- _PROVIDED TEXT_
Segment Open

Saturday, May 23, 2020

Love in a time of horse factory explosion

After being recently confused by an attempt connect our current pandemic with Sherlock Holmes in "The Dying Detective," I was relieved to be reminded of a true Canonical pandemic reference while listening to this week's "The Final Podblem."

Of course, they didn't specifically mention it, a certain member of that podcast team being a lying liar who can pull off an outlandish fabrication without a hint of falseness. As their review of "The Yellow Face" came to the fate of Effie Munro's first husband, instead of dying of yellow fever, he was suddenly dead of an explosion at the horse factory.

T'was an early morning, one of those where a man of a certain age awakes feeling oddly enough in parts of the body that hypochondria set in ("Is this it? Is this when the [Insert Killer Ailment Here] gets me at last?"), so I shall claim multiple excuses for starting to look up Canonical horse factories. You know . . . those CANONICAL HORSE FACTORIES that Sherlockians have discussed for all of my forty years in this business.

Segment Closed

- _STORED DATA_

Segment Open

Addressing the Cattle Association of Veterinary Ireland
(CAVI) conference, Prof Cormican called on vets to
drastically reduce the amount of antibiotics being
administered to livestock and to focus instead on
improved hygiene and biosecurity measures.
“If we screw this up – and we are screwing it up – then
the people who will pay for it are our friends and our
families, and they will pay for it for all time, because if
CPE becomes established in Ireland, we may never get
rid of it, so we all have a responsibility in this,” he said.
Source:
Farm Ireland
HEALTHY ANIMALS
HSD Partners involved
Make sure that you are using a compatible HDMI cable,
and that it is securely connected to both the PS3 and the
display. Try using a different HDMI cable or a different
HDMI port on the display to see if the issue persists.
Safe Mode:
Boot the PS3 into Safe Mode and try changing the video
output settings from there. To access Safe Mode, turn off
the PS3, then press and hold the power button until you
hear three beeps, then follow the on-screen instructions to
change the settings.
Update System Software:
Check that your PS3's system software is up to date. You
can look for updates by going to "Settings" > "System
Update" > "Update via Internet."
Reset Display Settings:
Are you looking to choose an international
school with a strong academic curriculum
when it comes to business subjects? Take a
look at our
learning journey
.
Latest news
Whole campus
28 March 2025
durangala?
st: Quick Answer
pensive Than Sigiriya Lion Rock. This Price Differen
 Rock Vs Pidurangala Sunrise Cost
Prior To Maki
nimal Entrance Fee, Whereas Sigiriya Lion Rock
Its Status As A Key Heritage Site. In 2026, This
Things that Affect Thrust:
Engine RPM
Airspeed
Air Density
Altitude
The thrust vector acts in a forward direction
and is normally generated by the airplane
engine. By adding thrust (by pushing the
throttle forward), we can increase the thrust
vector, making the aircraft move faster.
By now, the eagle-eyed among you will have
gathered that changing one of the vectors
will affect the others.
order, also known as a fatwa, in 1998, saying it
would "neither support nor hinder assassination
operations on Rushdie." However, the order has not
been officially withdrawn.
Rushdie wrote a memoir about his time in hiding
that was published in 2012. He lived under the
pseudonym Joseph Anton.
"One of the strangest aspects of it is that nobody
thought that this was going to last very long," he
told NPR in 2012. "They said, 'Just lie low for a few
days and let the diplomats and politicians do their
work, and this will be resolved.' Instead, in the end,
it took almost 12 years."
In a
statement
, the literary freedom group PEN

Segment Closed
Segment Open

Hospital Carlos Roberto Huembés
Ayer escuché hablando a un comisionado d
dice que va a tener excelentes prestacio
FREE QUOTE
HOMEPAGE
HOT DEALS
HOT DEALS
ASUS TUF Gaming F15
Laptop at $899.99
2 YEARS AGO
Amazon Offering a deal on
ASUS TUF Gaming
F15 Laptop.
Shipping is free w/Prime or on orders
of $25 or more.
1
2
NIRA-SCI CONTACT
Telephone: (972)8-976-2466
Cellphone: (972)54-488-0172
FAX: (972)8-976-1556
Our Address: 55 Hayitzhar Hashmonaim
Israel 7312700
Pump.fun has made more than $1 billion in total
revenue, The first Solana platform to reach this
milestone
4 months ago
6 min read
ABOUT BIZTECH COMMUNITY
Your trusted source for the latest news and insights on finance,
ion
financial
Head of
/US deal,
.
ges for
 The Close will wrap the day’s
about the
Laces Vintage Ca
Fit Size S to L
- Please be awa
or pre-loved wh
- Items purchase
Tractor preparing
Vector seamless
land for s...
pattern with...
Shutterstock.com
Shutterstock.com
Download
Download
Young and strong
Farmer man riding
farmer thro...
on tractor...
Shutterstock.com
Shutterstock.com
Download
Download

Segment Closed
Segment Open

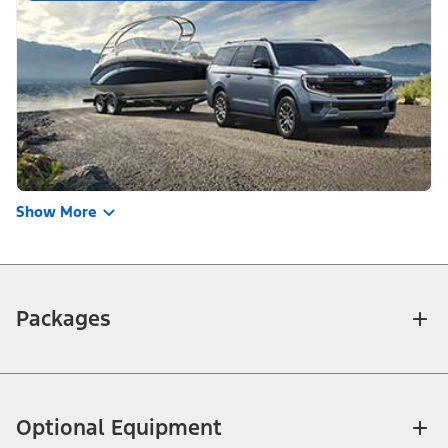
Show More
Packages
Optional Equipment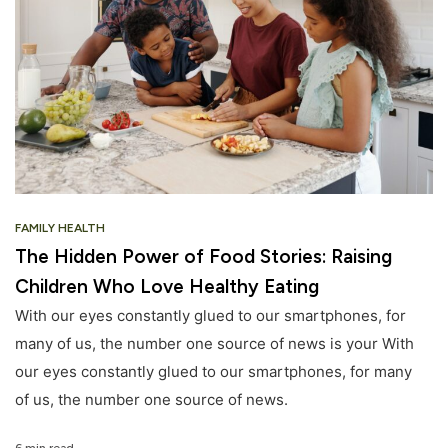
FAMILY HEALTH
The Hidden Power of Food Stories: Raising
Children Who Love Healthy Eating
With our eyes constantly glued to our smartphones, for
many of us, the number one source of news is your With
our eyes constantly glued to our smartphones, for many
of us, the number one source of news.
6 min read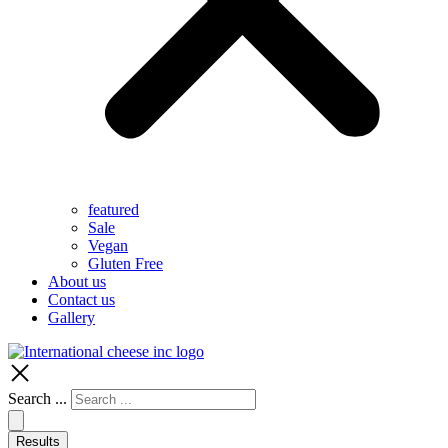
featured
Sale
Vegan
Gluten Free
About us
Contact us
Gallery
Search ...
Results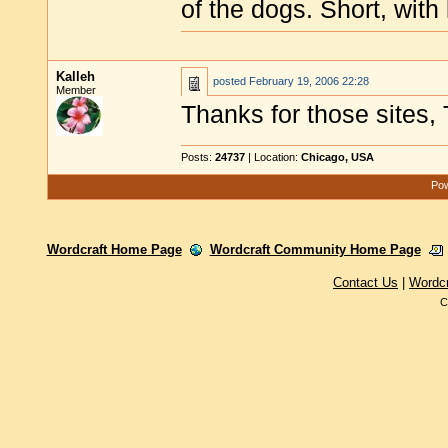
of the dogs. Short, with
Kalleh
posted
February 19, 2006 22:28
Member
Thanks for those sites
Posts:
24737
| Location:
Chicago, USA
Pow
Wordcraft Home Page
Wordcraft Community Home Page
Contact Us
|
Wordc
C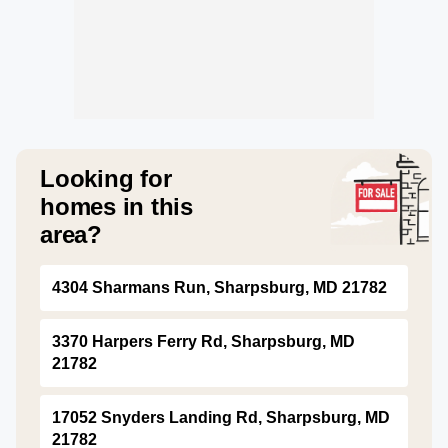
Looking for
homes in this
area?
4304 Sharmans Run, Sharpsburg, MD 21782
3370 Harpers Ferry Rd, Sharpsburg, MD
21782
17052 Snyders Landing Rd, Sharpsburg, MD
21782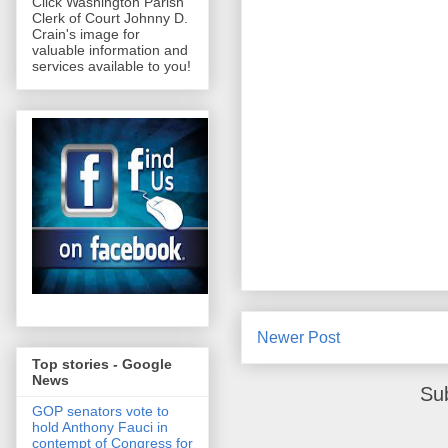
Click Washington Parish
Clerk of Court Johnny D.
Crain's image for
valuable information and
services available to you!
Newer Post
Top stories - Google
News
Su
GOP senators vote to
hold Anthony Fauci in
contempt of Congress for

Segment Closed

- _TASK LIST_
**1)** How many years does the blog post say the writer has been in this business?
**2)** Rewrite the part of the blog post that opens with the words containing "After being recently" and closes with "the horse factory.", changing "podcast" to "show".
**3)** Continue the blog post about the horse factory explosion from its last sentence.

- _RESPONSES FOR EACH TASK_
**1)** Forty years.

**2)**
After being recently confused by an attempt connect our current pandemic with Sherlock Holmes in "The Dying Detective," I was relieved to be reminded of a true Canonical pandemic reference while listening to this week's "The Final Podblem."

Of course, they didn't specifically mention it, a certain member of that show team being a lying liar who can pull off an outlandish fabrication without a hint of falseness. As their review of "The Yellow Face" came to the fate of Effie Munro's first husband, instead of dying of yellow fever, he was suddenly dead of an explosion at the horse factory.

**3)**
Ooof.

The Canon has a leather factory (Close!) and a bicycle factory (That surely ran the horse factory out of business.), as well as a bust factory and an artificial knee-cap factory, but as you probably well know, not a single horse factory. Not the little factory in Sweden that makes wooden horses. Not one of those gruesome joints were they make horse steaks and horseburger. And not a subcontractor for Westworld's robotic steeds.

What would a Canonical horse factory be, except one thing: A handy diversion from a yellow fever pandemic that was supposed to help divert we stupid laymen one step further into thinking a horrific yellow face at a window was the result of ravages of yellow fever. I don't think I ever quite fell for that one. But in Victorian England? A young medical man trying to pull a literary trick on the average Jimmy England? Oh, yeah, yellow fever will give you permanent yellow ugly-face, sure.

But this is 2020. We're much more medically savvy than the common Victorian. Right?

Well, I would be putting on airs, but those explosions at the Victorian horse factories really have me in a funk. Poor John Hebron.